### Set task:
Output the rows below as a numbered list, starting at the row containing "pose: elev=52.5 azim=64.9" and ending at the final row, both included, with blank lines left out.

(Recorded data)
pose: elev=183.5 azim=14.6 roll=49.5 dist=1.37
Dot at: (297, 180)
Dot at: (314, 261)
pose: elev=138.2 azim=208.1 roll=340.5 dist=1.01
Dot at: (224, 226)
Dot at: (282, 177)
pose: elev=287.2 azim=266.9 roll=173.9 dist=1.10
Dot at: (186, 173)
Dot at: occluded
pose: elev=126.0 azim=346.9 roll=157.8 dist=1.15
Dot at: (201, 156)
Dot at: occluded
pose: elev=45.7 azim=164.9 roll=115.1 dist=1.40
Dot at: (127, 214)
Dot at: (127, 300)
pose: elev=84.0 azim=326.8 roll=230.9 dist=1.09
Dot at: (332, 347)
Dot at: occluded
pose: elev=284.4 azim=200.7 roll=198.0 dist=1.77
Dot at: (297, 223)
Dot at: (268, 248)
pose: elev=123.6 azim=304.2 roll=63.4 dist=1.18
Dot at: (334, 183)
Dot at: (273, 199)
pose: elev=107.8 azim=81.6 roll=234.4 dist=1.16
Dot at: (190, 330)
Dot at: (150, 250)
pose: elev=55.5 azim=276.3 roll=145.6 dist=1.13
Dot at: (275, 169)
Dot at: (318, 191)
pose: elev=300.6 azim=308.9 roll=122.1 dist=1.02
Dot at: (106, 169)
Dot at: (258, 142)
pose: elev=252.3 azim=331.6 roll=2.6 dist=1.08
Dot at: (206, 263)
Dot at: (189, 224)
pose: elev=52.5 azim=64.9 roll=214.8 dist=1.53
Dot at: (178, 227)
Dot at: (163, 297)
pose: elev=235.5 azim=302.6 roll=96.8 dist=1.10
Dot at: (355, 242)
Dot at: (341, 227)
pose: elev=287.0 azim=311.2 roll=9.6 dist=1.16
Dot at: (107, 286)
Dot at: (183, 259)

### Task response:
1. pose: elev=52.5 azim=64.9 roll=214.8 dist=1.53
2. Dot at: (178, 227)
3. Dot at: (163, 297)
4. pose: elev=235.5 azim=302.6 roll=96.8 dist=1.10
5. Dot at: (355, 242)
6. Dot at: (341, 227)
7. pose: elev=287.0 azim=311.2 roll=9.6 dist=1.16
8. Dot at: (107, 286)
9. Dot at: (183, 259)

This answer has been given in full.